**ACTIVITY:** Rewrite the listing below, replacing every "Laravel" with "Django" and keeping everything else unchanged. Leave the pictures out.

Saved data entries
-------------------------

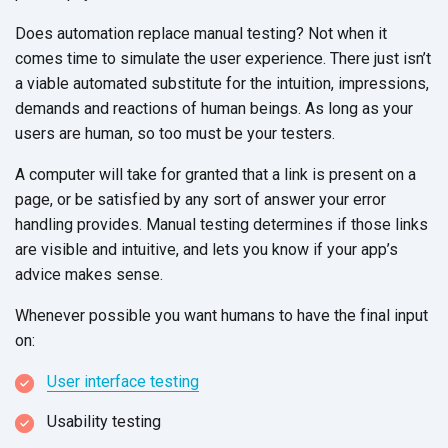
Does automation replace manual testing? Not when it
comes time to simulate the user experience. There just isn’t
a viable automated substitute for the intuition, impressions,
demands and reactions of human beings. As long as your
users are human, so too must be your testers.
A computer will take for granted that a link is present on a
page, or be satisfied by any sort of answer your error
handling provides. Manual testing determines if those links
are visible and intuitive, and lets you know if your app’s
advice makes sense.
Whenever possible you want humans to have the final input
on:
User interface testing
Usability testing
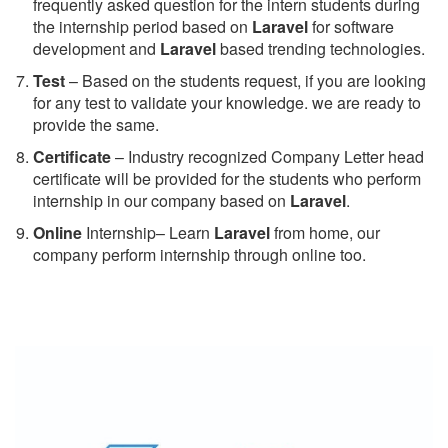
frequently asked question for the intern students during
the internship period based on
Laravel
for software
development and
Laravel
based trending technologies.
Test
– Based on the students request, if you are looking
for any test to validate your knowledge. we are ready to
provide the same.
C
ertificate
– Industry recognized Company Letter head
certificate will be provided for the students who perform
internship in our company based on
Laravel
.
Online
Internship– Learn
Laravel
from home, our
company perform internship through online too.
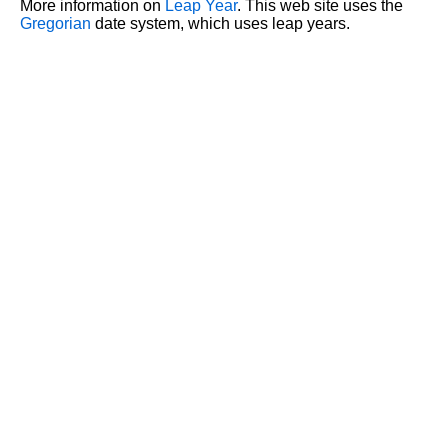
More information on
Leap Year
. This web site uses the
Gregorian
date system, which uses leap years.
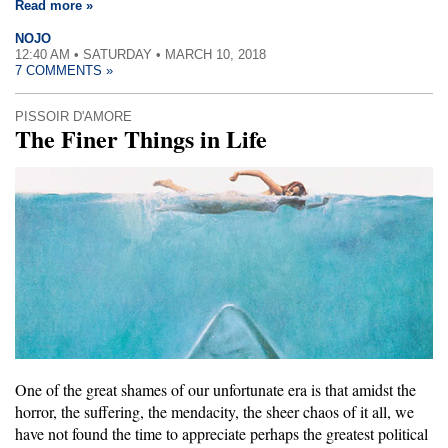
Read more »
NOJO
12:40 AM • SATURDAY • MARCH 10, 2018
7 COMMENTS »
PISSOIR D'AMORE
The Finer Things in Life
One of the great shames of our unfortunate era is that amidst the
horror, the suffering, the mendacity, the sheer chaos of it all, we
have not found the time to appreciate perhaps the greatest political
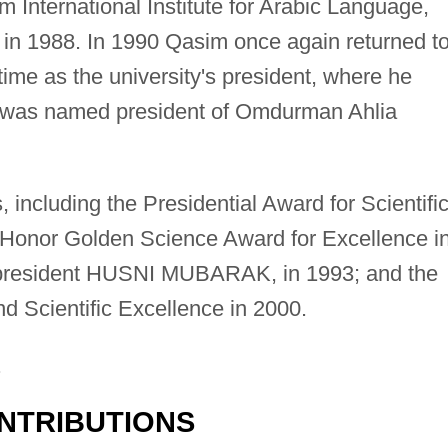
m International Institute for Arabic Language,
or in 1988. In 1990 Qasim once again returned t
time as the university's president, where he
e was named president of Omdurman Ahlia
ncluding the Presidential Award for Scientifi
 Honor Golden Science Award for Excellence i
n president HUSNI MUBARAK, in 1993; and the
nd Scientific Excellence in 2000.
.
NTRIBUTIONS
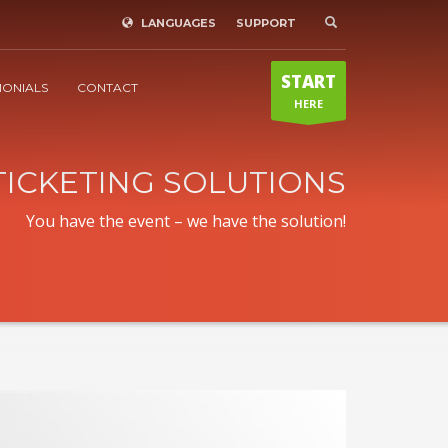
LANGUAGES
SUPPORT
WE ARE REACHABLE
×
Mo-Sa 9:00 - 18:00
START
Sunday / public holiday only in
MONIALS
CONTACT
HERE
emergencies!
+43(0) 680 311 9736
TICKETING SOLUTIONS
You have the event – we have the solution!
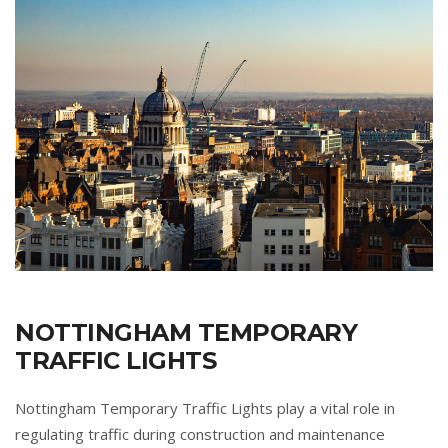
NOTTINGHAM TEMPORARY
TRAFFIC LIGHTS
Nottingham Temporary Traffic Lights play a vital role in
regulating traffic during construction and maintenance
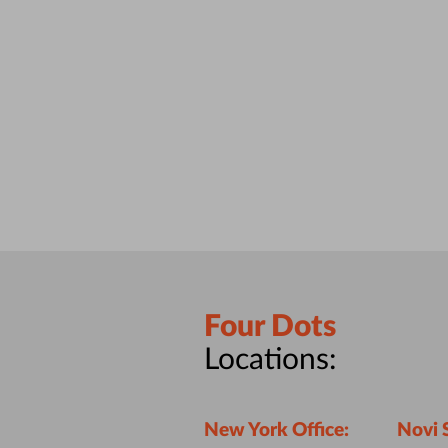
Four Dots
Locations:
New York Office:
Novi 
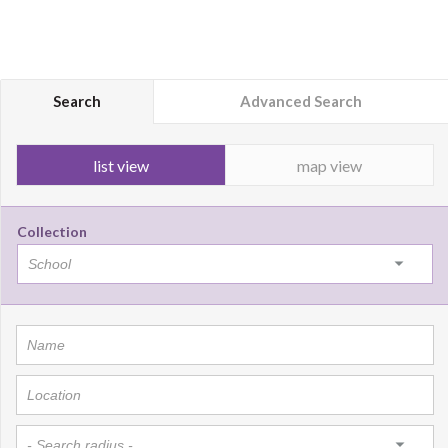
Search
Advanced Search
list view
map view
Collection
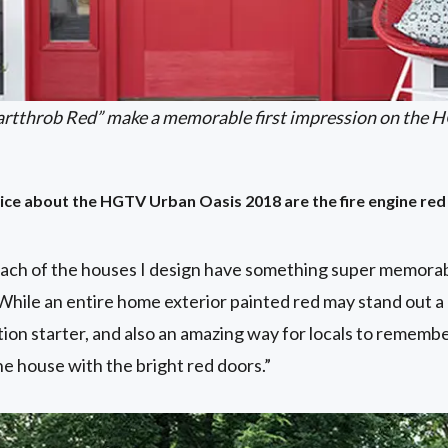
artthrob Red” make a memorable first impression on the 
otice about the HGTV Urban Oasis 2018 are the fire engine r
each of the houses I design have something super memorab
 While an entire home exterior painted red may stand out a l
ion starter, and also an amazing way for locals to remembe
e house with the bright red doors.”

-------------------------

**ANSWER TO THE PROBLEM:**
Does automation replace manual testing? Not when it
comes time to simulate the user experience. There just isn’t
a viable automated substitute for the intuition, impressions,
demands and reactions of human beings. As long as your
users are human, so too must be your testers.
A computer will take for granted that a link is present on a
page, or be satisfied by any sort of answer your error
handling provides. Manual testing determines if those links
are visible and intuitive, and lets you know if your app’s
advice makes sense.
Whenever possible you want humans to have the final input
on:
User interface testing
Usability testing
frequently asked question for the intern students during
the internship period based on
Django
for software
development and
Django
based trending technologies.
Test
– Based on the students request, if you are looking
for any test to validate your knowledge. we are ready to
provide the same.
C
ertificate
– Industry recognized Company Letter head
certificate will be provided for the students who perform
internship in our company based on
Django
.
Online
Internship– Learn
Django
from home, our
company perform internship through online too.
More information on
Leap Year
. This web site uses the
Gregorian
date system, which uses leap years.
Read more »
NOJO
12:40 AM • SATURDAY • MARCH 10, 2018
7 COMMENTS »
PISSOIR D'AMORE
The Finer Things in Life
One of the great shames of our unfortunate era is that amidst the
horror, the suffering, the mendacity, the sheer chaos of it all, we
have not found the time to appreciate perhaps the greatest political
m International Institute for Arabic Language,
or in 1988. In 1990 Qasim once again returned t
time as the university's president, where he
e was named president of Omdurman Ahlia
ncluding the Presidential Award for Scientifi
 Honor Golden Science Award for Excellence i
n president HUSNI MUBARAK, in 1993; and the
nd Scientific Excellence in 2000.
.
NTRIBUTIONS
LANGUAGES
SUPPORT
WE ARE REACHABLE
×
Mo-Sa 9:00 - 18:00
START
Sunday / public holiday only in
MONIALS
CONTACT
HERE
emergencies!
+43(0) 680 311 9736
TICKETING SOLUTIONS
You have the event – we have the solution!
NOTTINGHAM TEMPORARY
TRAFFIC LIGHTS
Nottingham Temporary Traffic Lights play a vital role in
regulating traffic during construction and maintenance
Four Dots
Locations:
New York Office:
Novi 
Search
Advanced Search
list view
map view
Collection
artthrob Red” make a memorable first impression on the 
otice about the HGTV Urban Oasis 2018 are the fire engine r
each of the houses I design have something super memorab
 While an entire home exterior painted red may stand out a l
ion starter, and also an amazing way for locals to remembe
e house with the bright red doors.”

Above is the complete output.